A server in a data center is running a critical application. The server is connected to a managed switch via two network cables for redundancy (link aggregation). Recently, the server experienced intermittent connectivity issues. The network logs show that every few hours, one of the links goes down and then comes back up within a minute. The other link remains up. The server's team reports no errors in the server logs. What is the most likely cause of this issue?
Poor termination can cause intermittent connectivity on a single cable.
Why this answer
Option C is correct because a poorly terminated cable can cause intermittent physical-layer issues such as impedance mismatches or partial breaks, which lead to link flaps (link down/up events) without generating errors in the server's operating system logs. In a link aggregation group (LAG) using LACP or static aggregation, a single faulty cable will cause only that link to drop, while the other link continues to carry traffic, matching the described symptom of one link cycling every few hours.
Exam trap
The trap here is that candidates often assume software or configuration issues (like broadcast storms or adapter overheating) when the symptom of a single link flapping in a LAG points directly to a physical-layer problem with that specific cable, not a systemic or hardware-wide fault.

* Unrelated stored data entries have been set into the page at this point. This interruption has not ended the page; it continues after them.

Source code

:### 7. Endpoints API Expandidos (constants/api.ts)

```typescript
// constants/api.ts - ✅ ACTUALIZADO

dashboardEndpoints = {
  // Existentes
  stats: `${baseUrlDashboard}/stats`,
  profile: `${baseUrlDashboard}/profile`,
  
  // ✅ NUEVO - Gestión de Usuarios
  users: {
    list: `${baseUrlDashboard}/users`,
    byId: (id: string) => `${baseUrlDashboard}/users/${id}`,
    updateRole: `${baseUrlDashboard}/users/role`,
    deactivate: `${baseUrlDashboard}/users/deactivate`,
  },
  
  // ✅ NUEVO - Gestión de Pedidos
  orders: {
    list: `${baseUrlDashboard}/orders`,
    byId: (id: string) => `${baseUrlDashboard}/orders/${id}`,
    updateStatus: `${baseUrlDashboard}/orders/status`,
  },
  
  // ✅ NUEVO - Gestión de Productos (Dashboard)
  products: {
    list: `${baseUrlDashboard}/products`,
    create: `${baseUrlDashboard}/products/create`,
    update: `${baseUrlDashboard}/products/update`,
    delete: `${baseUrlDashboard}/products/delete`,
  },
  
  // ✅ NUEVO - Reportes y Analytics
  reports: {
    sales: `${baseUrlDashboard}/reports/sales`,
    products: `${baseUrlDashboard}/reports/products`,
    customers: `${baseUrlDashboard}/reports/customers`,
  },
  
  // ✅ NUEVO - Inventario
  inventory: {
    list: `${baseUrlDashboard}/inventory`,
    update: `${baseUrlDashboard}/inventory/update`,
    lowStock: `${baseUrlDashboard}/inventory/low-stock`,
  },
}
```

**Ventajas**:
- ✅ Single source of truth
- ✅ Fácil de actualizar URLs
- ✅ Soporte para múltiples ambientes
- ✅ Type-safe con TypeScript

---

How to eliminate wrong answers
Option A is wrong because a faulty switch uplink port would affect all traffic passing through that uplink, not just one specific link in the aggregation group, and would likely cause connectivity loss for multiple devices or the entire switch. Option B is wrong because a broadcast storm would overwhelm the network with broadcast frames, causing both links to be saturated and the server to experience general connectivity loss, not just one link flapping while the other remains stable. Option D is wrong because an overheating network adapter typically causes the entire adapter to fail or throttle, affecting both links simultaneously (since they share the same physical adapter), and would likely produce temperature-related errors in the server logs.